ValueError: Can not squeeze dim[1], expected a dimension of 1 for '{{node binary_crossentropy/weighted_loss/Squeeze}}

Solution 1:

I don't think the problem is the Masking layer. Since you set the parameter return_sequences to True in the LSTM layer, you are getting a sequence with the same number of time steps as your input and an output space of 100 for each timestep, hence the shape (128, 4, 100), where 128 is the batch size. Afterwards, you apply a BatchNormalization layer and finally a Dense layer resulting in the shape (128, 4, 1). The problem is your labels have a 2D shape (128, 1) and your model has a 3D output due to the return_sequences parameter. So, simply setting this parameter to False should solve your problem. See also this post.

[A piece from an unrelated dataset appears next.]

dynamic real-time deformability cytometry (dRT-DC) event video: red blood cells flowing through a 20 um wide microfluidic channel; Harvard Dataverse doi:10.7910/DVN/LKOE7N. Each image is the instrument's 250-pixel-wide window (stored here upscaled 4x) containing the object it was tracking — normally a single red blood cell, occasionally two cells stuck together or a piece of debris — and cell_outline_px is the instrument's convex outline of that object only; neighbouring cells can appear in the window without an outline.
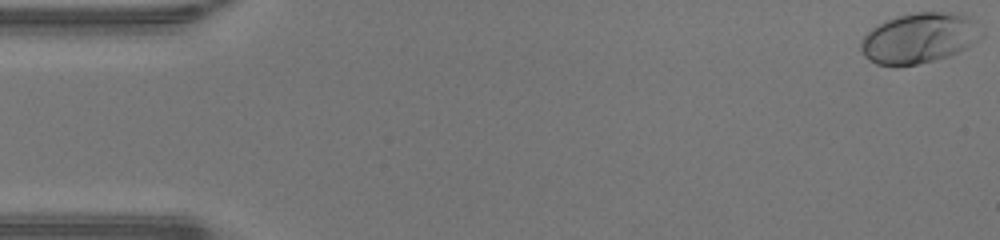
{"species": "human", "species_latin": "Homo sapiens", "temperature_condition": "warm", "stored_images_in_passage": 48, "camera_frame_rate_fps": 3000, "um_per_image_px": 0.085, "donor": {"sex": "male"}, "frame": {"image": 1, "passage_image": 1, "time_ms": 0.0, "image_size_px": [1000, 240], "cell_outline_px": [[984, 36], [968, 48], [948, 56], [916, 64], [876, 64], [864, 56], [860, 48], [860, 40], [872, 28], [888, 20], [900, 16], [916, 12], [956, 12], [964, 16], [984, 32]], "centroid_in_image_um": [78.15, 3.23], "position_along_channel_um": 6.9, "area_um2": 34.8}}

Here is a working example:

from tensorflow.keras.layers import LSTM, Dense, BatchNormalization, Masking
from tensorflow.keras.losses import BinaryCrossentropy
from tensorflow.keras.models import Sequential
from tensorflow.keras.optimizers import Nadam
import numpy as np

if __name__ == '__main__':
    
    # define stub data
    samples, timesteps, features = 128, 4, 99
    X = np.random.rand(samples, timesteps, features)
    Y = np.random.randint(0, 2, size=(samples))
    
    # create model
    model = Sequential()
    model.add(Masking(mask_value=0., input_shape=(None, 99)))
    model.add(LSTM(100, return_sequences=False))
    model.add(BatchNormalization())
    model.add(Dense(1, activation='sigmoid'))
    optimizer = Nadam(learning_rate=0.0001)
    loss = BinaryCrossentropy(from_logits=False)
    model.compile(loss=loss, optimizer=optimizer)

    # train model
    model.fit(
        X,
        Y,
        batch_size=128)